Lassaad Ben Ahmed
08 Juin 2021•Mise à jour: 08 Juin 2021
AA / Kinshasa / Pascal Mulegwa
Cinq civils et deux « assaillants » ont été tués, lundi, à Boga, un village de la province de l’Ituri dans le nord-est de la République démocratique du Congo (RDC), a-t-on appris de sources sécuritaires.
Les assaillants appartenant aux Forces démocratiques alliés (ADF) « ont tué 5 civils et incendié un hôpital protestant » pendant la journée, a indiqué dans une déclaration à l’Agence Anadolu, le lieutenant Jules Ngongo, porte-parole des forces armées de la RDC (FARDC) en Ituri.
Deux parmi les assaillants ont été « neutralisés » et leurs armes récupérées, a-t-il ajouté. Boga est le village où 55 civils ont récemment été tués par des ADF, provoquant l’émoi dans l’opinion nationale et internationale.
L’attaque de lundi a contraint au déplacement les rares habitants qui restaient encore dans le village après les massacres d’il y a une semaine. Au moins 30 déplacés faisaient partie des victimes après l’assaut contre leur campement.
La population s’était ruée vers l'Ouganda voisin, pendant que d’autres habitants s’étaient entassées au bord de la rivière Semuliki et une infirme minorité avait déferlé jusqu’au chef-lieu de la province de l’Ituri, à Bunia.

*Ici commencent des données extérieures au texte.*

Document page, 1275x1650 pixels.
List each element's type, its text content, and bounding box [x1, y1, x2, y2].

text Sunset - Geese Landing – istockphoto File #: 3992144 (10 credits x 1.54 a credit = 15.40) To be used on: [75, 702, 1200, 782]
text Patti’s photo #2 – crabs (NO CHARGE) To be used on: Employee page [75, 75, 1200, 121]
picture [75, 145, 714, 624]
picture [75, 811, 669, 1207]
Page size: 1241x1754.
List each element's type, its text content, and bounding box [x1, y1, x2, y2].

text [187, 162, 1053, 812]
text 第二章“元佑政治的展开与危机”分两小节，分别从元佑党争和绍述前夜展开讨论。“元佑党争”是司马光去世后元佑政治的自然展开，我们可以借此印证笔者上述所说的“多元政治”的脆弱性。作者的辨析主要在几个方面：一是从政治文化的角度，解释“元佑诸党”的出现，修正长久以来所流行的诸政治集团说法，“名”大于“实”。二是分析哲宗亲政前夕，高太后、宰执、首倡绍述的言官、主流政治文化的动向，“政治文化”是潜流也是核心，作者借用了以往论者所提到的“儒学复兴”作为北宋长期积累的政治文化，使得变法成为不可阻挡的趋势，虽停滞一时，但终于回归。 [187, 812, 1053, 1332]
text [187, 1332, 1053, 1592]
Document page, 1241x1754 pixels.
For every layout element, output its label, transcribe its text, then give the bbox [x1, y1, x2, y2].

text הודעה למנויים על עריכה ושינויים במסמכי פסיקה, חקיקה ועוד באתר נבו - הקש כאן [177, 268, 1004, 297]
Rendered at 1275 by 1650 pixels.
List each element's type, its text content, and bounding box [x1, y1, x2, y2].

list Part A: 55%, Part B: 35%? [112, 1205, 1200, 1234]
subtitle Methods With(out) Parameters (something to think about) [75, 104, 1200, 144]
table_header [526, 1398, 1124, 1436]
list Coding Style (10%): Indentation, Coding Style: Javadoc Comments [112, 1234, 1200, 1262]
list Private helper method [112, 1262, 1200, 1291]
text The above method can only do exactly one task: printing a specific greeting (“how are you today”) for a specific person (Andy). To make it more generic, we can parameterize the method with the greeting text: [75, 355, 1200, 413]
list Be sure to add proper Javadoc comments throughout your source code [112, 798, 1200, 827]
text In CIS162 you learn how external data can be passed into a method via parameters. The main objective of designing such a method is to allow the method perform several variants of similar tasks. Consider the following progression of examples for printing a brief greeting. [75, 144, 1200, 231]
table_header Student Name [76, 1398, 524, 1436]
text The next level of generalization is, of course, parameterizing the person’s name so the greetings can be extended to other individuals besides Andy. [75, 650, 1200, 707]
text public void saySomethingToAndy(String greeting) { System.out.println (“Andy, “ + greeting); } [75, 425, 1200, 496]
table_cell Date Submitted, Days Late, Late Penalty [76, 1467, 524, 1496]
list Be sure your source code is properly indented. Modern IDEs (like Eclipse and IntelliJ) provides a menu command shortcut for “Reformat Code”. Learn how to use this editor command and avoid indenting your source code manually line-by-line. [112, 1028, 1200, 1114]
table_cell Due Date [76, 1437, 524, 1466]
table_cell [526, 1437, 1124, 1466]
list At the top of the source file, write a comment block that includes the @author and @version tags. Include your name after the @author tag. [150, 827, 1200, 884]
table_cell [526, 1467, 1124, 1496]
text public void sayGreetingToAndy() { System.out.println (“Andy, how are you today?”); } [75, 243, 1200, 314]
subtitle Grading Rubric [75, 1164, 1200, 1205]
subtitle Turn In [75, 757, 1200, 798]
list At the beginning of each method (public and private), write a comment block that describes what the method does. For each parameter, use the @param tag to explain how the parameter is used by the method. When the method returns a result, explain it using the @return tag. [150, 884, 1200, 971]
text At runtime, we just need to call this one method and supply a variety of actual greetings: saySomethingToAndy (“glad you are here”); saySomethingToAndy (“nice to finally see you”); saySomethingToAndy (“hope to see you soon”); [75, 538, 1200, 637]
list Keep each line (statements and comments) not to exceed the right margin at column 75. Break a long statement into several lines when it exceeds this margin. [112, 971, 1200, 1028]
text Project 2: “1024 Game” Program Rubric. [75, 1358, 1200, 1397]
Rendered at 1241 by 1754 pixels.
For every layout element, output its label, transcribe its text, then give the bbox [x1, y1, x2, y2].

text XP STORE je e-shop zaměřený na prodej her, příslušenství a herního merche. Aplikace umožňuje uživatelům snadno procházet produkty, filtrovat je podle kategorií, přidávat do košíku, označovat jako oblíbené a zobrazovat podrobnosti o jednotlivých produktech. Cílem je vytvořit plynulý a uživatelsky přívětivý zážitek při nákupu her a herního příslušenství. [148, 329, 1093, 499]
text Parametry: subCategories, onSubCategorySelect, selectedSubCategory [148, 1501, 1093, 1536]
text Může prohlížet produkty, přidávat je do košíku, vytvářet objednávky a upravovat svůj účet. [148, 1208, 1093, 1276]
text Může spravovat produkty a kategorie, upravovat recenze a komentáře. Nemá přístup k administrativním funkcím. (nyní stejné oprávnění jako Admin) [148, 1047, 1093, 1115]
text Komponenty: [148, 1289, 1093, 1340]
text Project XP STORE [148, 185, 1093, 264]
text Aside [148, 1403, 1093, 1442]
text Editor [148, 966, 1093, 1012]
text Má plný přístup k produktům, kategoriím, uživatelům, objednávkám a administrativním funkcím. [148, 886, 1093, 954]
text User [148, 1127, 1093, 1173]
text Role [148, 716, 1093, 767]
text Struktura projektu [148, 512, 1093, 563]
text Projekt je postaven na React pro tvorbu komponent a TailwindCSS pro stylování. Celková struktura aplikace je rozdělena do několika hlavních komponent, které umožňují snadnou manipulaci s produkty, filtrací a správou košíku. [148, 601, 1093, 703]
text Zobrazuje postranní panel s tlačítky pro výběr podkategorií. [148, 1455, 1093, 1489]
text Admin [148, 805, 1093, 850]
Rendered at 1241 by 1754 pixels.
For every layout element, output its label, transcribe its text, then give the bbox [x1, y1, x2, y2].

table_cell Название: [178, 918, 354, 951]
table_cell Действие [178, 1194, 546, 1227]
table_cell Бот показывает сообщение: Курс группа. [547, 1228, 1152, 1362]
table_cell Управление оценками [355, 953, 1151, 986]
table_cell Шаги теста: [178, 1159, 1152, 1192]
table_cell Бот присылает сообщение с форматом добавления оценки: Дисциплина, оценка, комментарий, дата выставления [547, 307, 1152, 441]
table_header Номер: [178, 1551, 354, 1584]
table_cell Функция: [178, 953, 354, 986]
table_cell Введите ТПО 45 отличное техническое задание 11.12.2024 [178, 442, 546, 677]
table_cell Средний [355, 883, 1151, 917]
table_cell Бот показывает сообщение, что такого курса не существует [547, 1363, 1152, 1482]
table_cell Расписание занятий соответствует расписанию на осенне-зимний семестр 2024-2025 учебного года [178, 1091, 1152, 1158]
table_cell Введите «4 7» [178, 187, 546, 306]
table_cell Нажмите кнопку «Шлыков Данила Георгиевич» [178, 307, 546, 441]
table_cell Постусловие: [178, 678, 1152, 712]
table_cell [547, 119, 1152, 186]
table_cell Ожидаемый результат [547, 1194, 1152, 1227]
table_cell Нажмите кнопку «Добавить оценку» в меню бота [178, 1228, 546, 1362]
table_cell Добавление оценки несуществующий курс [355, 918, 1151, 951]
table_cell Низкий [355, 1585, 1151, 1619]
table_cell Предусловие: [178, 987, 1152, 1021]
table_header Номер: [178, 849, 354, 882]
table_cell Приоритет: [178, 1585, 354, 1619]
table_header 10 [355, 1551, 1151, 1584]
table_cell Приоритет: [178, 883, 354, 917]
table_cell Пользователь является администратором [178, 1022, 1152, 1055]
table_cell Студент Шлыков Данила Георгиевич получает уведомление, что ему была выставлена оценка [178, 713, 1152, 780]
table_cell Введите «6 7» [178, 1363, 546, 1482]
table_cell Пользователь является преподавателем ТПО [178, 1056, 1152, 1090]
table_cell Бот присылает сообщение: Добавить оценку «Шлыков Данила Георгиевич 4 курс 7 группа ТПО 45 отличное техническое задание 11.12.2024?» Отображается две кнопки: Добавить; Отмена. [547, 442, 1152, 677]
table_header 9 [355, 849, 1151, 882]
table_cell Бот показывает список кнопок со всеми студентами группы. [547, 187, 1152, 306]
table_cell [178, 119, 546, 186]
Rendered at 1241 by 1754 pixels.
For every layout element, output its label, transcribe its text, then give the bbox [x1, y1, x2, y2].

La province est pourtant sous état de siège entrée en vigueur depuis début mai. En Ituri, province riche en or et en pétrole, l’armée congolaise fait face à deux grands groupes armés sanglants.
En plus de la CODECO ( Coopérative pour le développement du Congo) accusé d’une vague de massacres visant essentiellement des membres des communautés Hema et Alur, les forces gouvernementales et les Casques bleus de l’ONU font face aux Forces démocratiques alliés (ADF), groupe armé d’origine ougandaise et auteur d’innombrables massacres dans le territoire de Beni, au Nord-Kivu voisin.
L’état de siège décrété par Tshisekedi a consacré le remplacement des autorités civiles par des militaires et policiers. Certains promus sont critiqués pour avoir eux-mêmes été d’anciens rebelles dans la région avant d’intégrer les rangs de l’armée réglementaire.
Après le massacre des civils, le lieutenant-general Johnny Luboya nommé gouverneur militaire de l’Ituri, avait dénoncé des exactions qui visaient à « humilier » l’armée congolaise.